Aim of the exercise: Please list every line in the entries below that contains the word "values". Case counts.

Chart comprehension data
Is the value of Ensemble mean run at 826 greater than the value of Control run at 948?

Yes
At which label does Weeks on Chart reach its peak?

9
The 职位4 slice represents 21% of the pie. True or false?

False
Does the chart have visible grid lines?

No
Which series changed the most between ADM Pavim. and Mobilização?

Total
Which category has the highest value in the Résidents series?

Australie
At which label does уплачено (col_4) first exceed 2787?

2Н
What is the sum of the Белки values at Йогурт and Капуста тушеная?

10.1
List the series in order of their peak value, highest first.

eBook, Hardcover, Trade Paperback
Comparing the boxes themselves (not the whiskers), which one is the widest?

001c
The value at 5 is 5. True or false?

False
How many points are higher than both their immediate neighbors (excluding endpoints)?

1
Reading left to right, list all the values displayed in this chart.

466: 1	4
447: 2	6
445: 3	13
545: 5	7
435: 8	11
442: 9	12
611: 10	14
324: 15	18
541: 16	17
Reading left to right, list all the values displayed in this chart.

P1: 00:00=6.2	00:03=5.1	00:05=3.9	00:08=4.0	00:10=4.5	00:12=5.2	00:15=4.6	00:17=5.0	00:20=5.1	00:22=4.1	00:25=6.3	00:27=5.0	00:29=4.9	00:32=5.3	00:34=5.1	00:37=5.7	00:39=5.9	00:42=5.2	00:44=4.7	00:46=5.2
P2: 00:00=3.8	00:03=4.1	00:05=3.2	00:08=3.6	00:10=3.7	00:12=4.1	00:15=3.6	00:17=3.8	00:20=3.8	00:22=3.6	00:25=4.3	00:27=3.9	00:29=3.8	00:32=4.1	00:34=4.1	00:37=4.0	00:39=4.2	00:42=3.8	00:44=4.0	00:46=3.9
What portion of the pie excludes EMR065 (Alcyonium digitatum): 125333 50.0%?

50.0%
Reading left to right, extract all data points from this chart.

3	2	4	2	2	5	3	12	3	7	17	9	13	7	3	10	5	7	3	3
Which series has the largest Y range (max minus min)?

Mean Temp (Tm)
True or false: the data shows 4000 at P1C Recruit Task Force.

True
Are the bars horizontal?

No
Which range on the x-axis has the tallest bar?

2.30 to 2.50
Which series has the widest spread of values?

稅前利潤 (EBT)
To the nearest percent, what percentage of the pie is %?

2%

Response to the exercise:
What is the sum of the Белки values at Йогурт and Капуста тушеная?
Reading left to right, list all the values displayed in this chart.
Reading left to right, list all the values displayed in this chart.
Which series has the widest spread of values?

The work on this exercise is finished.